FİKRİ CİNOKUR/ANTALYA
Kültür ve Turizm Bakanlığı tarafından depreme dayanıksız ve riskli yapı olduğu gerekçesiyle Antalya Arkeoloji Müzesi'nin yıkılmasına Antalyalı bir grup tepki gösterdi.
Aralarında meslek örgüt temsilcilerinin de bulunduğu Antalya Müzesi Çalışma Grubu’ndan yaklaşık 100 kişi, ellerinde taşıdıkları döviz ve pankartlarla Antalya Arkeoloji Müzesi önünde bir araya geldi.
Antalya Müzesi’nin depreme dayanıksız olduğu gerekçesiyle yıkılmak istenmesine tepki gösteren Antalya Müze Çalışma Grubu, 7 Temmuz 2025 tarihinde de müzenin ziyarete kapatılacağını öne sürdü.
Antalya Müze Çalışma Grubu Sözcüsü Prof. Dr. Gül Işın, yaptığı konuşmada müzeye, tarihi ve kültürel mirasa sahip çıktıklarını söyledi.
Antalyalıların müzeye sahip çıkmasını isteyen Prof. Dr Işın müzenin yıkım kararının ertelenmesini ve bilim insanları ve Antalya halkı ile tartışılmasını istedi. Prof. Dr. Işın, şunları kaydetti:
‘’Antalya Arkeoloji Müzesi binamızın yıkımının durdurulmasını talep ediyoruz. Kültürel mirasımız olan bu değerli yapının yıkılmasını değil, korunarak restore edilmesini istiyoruz! Kültür ve Turizm Bakanlığı, 20 Mart 2025'te müzenin yıkılacağını duyurdu.

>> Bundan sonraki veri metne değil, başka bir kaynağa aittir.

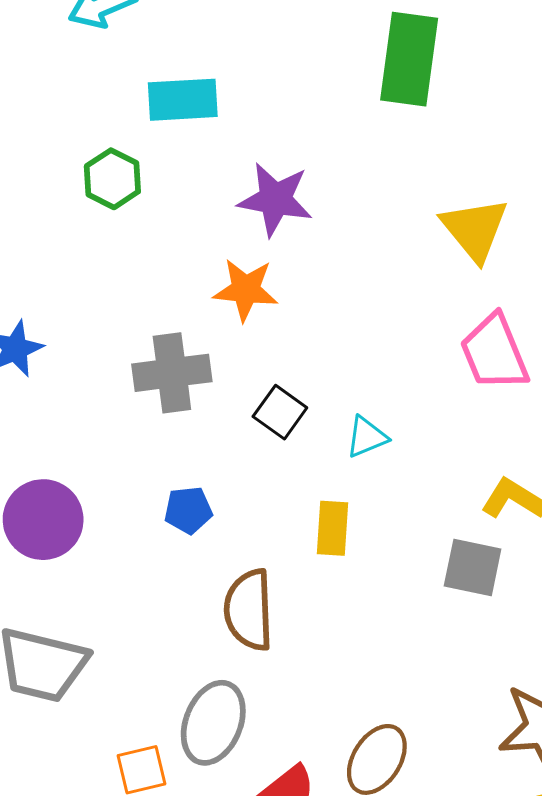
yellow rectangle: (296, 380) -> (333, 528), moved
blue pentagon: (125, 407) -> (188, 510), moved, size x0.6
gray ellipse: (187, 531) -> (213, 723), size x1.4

Gerekçe olarak binanın depreme dayanıksız olmasını ve artan depolama ihtiyacını gösterdi. Ancak bu bina, sıradan bir bina değildir. Bu yapı, Türkiye’nin yarışma projesi ile inşa edilen ilk müzesidir. Bu özelliği bile tek başına, ona tarihi ve belgesel bir değer katmaktadır. Sadece Antalya için değil, Türkiye'nin mimarlık kültürü için de eşsiz bir değere sahiptir.’’

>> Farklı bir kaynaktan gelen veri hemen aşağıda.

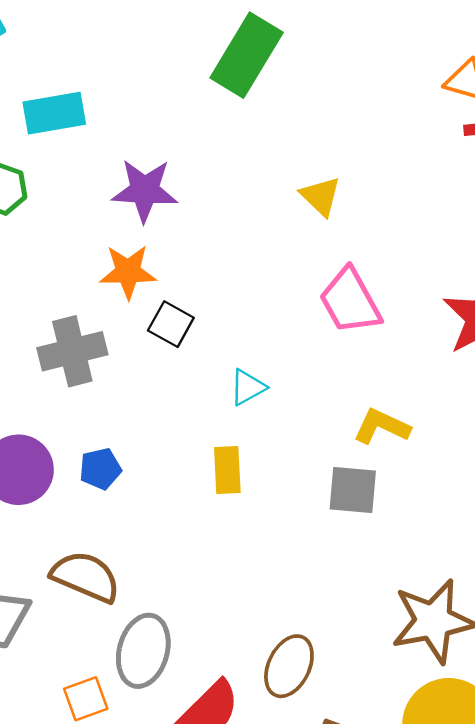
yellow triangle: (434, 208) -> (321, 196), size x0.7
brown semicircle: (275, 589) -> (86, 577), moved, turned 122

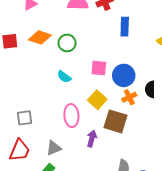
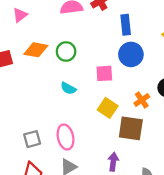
blue circle: (124, 75) -> (131, 54), moved
pink ellipse: (71, 116) -> (65, 137), moved
purple arrow: (92, 139) -> (113, 162), moved

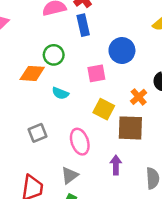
blue rectangle: (126, 25) -> (83, 25), moved
orange diamond: (36, 50) -> (32, 73), moved
pink ellipse: (65, 137) -> (80, 142), moved
gray square: (32, 139) -> (38, 133), moved

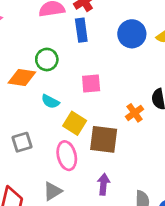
blue circle: (122, 50) -> (132, 34), moved
yellow square: (104, 109) -> (75, 123), moved
brown square: (130, 128) -> (104, 139), moved

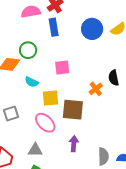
yellow square: (75, 123) -> (50, 98), turned -36
pink ellipse: (67, 156) -> (45, 123), turned -30
gray triangle: (53, 191) -> (35, 150), turned 35

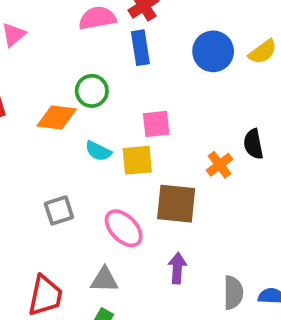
yellow square: (50, 98) -> (137, 160), moved

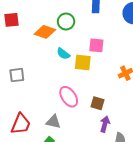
brown square: (176, 204) -> (98, 103), moved, size x0.6
gray square: (59, 210) -> (17, 75), moved
purple arrow: (177, 268) -> (105, 124), moved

Avrupa Konseyi’nden ‘Yılın Müzesi Ödülü’
Antalya müzesinin 1988 yılında Avrupa Konseyi tarafından ‘Yılın Müzesi’ ödülü aldığını belirten Prof. Dr. Işın, ‘’Müzemiz, Akdeniz ve organik mimari üsluplarının seçkin bir örneğidir. Geleneksel Akdeniz mimarisinin avlulu yapısını, doğal ışık ve havalandırma unsurlarını modern bir yorumla birleştirir. Bu özgün nitelikleri sayesinde, 1988 yılında Avrupa Konseyi’nden “Yılın Müzesi” özel ödülünü almıştır.’’ dedi.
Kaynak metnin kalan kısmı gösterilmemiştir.